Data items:
——
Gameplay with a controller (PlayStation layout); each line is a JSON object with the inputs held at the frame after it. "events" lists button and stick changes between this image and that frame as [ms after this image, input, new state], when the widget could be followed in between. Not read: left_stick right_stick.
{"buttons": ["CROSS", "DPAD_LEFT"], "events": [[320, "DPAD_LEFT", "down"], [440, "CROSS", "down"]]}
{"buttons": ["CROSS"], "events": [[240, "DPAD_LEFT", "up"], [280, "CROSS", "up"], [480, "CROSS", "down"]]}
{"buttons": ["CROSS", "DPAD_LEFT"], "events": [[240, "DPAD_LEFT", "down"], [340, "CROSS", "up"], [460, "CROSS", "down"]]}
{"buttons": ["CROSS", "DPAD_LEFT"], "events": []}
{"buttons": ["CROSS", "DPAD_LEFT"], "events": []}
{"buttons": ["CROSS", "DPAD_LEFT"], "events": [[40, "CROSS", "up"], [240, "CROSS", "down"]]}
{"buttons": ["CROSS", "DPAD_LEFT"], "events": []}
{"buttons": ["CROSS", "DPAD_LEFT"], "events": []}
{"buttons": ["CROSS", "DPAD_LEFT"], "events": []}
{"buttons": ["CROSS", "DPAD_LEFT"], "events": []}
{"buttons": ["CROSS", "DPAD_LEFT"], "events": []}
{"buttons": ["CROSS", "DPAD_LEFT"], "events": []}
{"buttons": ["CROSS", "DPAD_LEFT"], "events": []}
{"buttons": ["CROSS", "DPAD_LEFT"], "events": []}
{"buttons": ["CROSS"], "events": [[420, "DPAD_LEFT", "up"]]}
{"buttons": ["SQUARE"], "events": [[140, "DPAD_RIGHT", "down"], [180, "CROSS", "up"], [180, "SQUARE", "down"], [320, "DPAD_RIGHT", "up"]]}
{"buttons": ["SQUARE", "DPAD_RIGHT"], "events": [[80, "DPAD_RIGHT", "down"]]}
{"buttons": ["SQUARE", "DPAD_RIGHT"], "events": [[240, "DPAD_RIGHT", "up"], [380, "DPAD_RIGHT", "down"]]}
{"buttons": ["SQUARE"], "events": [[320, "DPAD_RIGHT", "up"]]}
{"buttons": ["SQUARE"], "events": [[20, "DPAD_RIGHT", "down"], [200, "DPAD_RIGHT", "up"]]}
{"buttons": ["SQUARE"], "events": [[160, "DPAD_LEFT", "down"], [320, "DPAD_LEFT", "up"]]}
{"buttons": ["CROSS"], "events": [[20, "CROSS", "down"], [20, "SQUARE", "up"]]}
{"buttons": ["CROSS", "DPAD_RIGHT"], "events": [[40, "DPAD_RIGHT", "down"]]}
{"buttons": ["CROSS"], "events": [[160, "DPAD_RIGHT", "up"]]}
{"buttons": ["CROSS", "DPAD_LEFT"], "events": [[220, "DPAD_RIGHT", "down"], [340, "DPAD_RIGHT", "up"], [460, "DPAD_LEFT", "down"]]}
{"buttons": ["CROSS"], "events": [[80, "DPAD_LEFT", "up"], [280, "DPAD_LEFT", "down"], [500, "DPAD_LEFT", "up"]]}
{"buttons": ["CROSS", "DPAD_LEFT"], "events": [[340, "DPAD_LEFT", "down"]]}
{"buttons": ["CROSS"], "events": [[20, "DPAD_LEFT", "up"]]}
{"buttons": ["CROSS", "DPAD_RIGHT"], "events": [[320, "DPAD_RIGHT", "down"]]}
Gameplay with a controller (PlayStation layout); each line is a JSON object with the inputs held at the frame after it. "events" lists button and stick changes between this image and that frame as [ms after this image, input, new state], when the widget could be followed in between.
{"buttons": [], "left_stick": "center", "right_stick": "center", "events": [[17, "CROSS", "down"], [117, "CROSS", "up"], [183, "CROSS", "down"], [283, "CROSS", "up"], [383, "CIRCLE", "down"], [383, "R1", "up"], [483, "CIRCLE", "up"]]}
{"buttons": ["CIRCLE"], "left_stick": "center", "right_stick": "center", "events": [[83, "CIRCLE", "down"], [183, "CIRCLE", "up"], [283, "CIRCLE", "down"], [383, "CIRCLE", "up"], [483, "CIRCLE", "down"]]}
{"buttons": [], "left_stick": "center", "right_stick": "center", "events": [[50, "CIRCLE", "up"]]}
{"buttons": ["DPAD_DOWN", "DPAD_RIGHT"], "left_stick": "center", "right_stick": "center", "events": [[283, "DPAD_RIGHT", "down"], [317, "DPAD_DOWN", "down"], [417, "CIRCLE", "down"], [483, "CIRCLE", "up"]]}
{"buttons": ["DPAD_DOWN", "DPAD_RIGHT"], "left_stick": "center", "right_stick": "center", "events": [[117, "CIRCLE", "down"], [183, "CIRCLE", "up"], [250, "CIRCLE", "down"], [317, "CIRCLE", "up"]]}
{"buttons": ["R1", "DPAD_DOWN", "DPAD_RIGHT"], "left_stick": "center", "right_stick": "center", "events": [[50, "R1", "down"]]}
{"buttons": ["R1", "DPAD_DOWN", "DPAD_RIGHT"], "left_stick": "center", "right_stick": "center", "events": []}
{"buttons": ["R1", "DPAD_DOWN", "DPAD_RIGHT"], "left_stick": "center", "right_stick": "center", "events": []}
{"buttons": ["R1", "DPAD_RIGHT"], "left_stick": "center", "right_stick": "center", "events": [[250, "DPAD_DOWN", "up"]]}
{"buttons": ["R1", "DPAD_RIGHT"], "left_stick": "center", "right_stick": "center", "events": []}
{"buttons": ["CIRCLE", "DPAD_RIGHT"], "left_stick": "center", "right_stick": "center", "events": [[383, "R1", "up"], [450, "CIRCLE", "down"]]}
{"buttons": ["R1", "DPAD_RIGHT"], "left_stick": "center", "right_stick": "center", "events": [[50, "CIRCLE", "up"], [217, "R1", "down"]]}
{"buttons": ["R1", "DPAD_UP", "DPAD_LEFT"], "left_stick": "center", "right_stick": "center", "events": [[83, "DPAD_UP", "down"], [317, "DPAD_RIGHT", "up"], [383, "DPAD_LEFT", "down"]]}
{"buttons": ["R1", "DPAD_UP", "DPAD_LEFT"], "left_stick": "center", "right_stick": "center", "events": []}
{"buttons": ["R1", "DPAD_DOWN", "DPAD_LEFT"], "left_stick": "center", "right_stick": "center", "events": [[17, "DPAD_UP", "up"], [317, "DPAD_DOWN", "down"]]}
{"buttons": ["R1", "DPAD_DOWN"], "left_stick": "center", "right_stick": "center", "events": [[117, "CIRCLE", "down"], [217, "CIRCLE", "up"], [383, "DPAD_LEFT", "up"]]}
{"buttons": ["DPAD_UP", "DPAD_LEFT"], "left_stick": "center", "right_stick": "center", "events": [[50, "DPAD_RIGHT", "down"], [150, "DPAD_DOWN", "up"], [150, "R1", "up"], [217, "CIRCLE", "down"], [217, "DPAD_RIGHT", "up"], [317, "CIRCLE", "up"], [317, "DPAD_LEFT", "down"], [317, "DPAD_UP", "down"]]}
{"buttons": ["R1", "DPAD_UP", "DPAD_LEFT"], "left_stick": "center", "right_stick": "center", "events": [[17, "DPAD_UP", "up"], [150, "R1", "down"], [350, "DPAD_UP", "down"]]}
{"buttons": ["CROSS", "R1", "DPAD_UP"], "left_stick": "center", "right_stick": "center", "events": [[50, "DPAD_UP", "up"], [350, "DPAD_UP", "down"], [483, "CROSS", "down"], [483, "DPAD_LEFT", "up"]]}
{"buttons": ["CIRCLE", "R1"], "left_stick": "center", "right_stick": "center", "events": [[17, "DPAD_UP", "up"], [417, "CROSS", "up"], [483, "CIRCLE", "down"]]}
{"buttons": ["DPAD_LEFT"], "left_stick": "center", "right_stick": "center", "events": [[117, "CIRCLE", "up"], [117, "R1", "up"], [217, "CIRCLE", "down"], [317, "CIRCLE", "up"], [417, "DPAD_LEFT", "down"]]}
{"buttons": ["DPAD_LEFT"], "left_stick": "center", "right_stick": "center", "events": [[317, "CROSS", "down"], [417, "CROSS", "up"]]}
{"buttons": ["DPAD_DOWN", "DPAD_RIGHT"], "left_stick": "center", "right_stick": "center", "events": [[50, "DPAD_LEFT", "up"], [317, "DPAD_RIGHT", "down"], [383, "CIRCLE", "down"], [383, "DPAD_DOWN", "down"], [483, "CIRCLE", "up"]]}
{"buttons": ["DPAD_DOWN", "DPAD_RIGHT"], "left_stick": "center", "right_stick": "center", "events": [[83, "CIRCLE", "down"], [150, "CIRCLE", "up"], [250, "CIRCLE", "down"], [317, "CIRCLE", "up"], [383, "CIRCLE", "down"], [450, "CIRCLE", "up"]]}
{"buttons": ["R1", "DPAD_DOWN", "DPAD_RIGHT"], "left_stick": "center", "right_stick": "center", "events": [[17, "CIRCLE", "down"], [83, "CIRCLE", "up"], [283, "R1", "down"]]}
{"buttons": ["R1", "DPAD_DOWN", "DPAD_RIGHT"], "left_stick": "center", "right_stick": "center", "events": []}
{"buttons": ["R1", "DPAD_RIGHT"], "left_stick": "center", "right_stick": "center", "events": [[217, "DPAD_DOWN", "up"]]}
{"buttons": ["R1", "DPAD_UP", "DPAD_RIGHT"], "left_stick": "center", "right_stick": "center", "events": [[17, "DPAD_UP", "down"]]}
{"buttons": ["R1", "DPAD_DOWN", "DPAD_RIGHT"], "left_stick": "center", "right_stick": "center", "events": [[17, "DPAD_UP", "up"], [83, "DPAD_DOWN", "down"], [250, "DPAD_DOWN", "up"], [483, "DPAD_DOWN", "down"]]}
——
> [Work to be completed]:
From the data above, copy out every line with the string "between" in it.

> [Answer to this problem]:
Gameplay with a controller (PlayStation layout); each line is a JSON object with the inputs held at the frame after it. "events" lists button and stick changes between this image and that frame as [ms after this image, input, new state], when the widget could be followed in between. Not read: left_stick right_stick.
Gameplay with a controller (PlayStation layout); each line is a JSON object with the inputs held at the frame after it. "events" lists button and stick changes between this image and that frame as [ms after this image, input, new state], when the widget could be followed in between.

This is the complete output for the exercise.